This limit doesn't exist; the proportion oscillates because the highest numbers dominate it. For instance, for $p_n\approx5\cdot10^k$, most numbers will be less than their reversed versions, simply because they start with a digit from $1$ to $4$, whereas for $p_n\approx10^k$ the proportion will be roughly $\frac12$.
Instead, you should consider the logarithmic density, which weights each range $\left[10^n,10^{n+1}\right]$ equally.

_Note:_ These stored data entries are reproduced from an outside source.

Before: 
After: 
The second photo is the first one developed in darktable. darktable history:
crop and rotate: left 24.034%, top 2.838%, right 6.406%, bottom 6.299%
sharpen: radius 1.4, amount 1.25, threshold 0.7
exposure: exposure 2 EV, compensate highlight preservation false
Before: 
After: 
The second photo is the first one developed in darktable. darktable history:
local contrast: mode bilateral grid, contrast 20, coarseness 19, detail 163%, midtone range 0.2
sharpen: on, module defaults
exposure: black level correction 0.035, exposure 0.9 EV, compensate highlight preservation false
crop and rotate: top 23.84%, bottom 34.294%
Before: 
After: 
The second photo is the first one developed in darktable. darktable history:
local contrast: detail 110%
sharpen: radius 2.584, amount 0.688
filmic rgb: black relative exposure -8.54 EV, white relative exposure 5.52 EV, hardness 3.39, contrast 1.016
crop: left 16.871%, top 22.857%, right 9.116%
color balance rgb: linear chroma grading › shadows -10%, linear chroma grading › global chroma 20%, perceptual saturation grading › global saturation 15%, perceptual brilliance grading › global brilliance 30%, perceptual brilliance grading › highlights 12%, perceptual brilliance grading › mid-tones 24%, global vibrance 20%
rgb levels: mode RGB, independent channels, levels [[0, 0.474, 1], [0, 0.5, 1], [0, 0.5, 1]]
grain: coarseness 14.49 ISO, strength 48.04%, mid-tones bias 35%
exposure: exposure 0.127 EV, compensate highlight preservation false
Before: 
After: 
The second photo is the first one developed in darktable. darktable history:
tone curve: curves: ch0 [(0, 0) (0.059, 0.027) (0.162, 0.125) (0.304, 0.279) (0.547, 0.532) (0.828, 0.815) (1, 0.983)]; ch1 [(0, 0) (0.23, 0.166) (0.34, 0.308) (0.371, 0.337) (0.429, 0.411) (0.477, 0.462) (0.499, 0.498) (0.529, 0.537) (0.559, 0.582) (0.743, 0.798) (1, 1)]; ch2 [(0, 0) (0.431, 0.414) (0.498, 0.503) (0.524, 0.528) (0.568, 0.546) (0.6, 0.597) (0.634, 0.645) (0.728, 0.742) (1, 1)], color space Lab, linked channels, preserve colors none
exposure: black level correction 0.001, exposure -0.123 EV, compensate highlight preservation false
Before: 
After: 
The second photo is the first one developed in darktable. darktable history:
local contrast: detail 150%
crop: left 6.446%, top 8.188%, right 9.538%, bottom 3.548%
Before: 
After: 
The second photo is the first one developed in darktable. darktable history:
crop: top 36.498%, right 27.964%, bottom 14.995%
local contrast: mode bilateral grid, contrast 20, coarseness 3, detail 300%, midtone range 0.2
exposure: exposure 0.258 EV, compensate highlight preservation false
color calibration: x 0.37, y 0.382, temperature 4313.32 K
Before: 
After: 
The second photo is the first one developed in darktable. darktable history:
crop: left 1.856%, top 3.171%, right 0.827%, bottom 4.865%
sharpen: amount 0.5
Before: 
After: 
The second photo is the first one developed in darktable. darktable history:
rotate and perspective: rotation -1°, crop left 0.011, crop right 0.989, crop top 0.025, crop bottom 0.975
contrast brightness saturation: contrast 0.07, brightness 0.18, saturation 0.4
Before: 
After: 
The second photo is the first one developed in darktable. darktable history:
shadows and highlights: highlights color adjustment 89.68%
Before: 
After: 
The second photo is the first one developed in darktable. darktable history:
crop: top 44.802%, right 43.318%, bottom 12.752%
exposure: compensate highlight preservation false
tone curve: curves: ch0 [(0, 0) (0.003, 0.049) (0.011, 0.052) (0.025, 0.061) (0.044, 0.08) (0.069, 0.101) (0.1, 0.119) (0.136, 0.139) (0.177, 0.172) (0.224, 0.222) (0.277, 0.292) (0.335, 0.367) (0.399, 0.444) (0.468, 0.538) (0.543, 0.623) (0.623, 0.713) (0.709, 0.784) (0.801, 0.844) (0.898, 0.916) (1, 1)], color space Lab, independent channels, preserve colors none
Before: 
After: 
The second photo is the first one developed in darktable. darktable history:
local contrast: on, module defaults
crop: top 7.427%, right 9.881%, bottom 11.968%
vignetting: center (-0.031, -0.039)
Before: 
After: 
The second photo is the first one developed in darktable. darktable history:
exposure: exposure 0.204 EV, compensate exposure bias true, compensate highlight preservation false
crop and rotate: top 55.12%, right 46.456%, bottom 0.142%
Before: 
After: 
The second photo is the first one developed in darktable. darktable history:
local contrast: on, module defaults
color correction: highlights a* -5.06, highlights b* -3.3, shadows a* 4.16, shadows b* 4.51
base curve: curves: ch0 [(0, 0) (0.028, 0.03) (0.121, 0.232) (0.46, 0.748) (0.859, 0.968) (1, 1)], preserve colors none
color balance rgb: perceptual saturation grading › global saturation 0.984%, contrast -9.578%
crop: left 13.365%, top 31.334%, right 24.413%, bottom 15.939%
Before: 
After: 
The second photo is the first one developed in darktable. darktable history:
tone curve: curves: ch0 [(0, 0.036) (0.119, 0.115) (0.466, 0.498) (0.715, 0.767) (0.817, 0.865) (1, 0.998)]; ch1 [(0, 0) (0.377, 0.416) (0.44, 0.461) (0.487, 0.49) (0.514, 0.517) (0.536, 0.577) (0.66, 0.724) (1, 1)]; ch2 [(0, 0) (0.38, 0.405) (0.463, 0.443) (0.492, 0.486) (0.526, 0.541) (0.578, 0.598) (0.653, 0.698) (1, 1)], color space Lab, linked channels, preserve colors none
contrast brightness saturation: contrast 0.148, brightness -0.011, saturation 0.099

By the prime number theorem for arithmetic progressions, the primes are asymptotically equidistributed over the admissible residue classes mod $10^k$. Thus, $\frac14$ of them end in each of $1,3,7,9$, the ones ending in $1$ are equidistributed with respect to ending in $01,11,\ldots,91$, and so on. Thus, the reversed version of a prime is effectively a random number with the first digit uniformly randomly drawn from $1,3,7,9$ and the following digits uniformly randomly drawn from all digits. A number $x$ distributed in $\left[10^n,10^{n+1}\right]$ with density $\frac1{x\log10}$ thus has the following probability to be less than its reversed version:
\begin{eqnarray}
&&
\frac1{4\log10}\left(\int_1^2\frac{2-x}x\mathrm dx+\log3+\int_3^4\frac{4-x}x\mathrm dx\\+\log7+\int_7^8\frac{8-x}x\mathrm dx+\log9+\int_9^{10}\frac{10-x}x\mathrm dx\right)
\\
&=&
\frac{2\log2+\log7+8\log2-4\log3+24\log2-8\log7+\log9+9\log10-18\log3-4}{4\log10}
\\
&=&
\frac{43\log2-20\log3+9\log5-7\log7-4}{4\log10}
\\
&\approx&
0.5099\;.
\end{eqnarray}
This is the logarithmic density of the primes that are less than their reversed versions.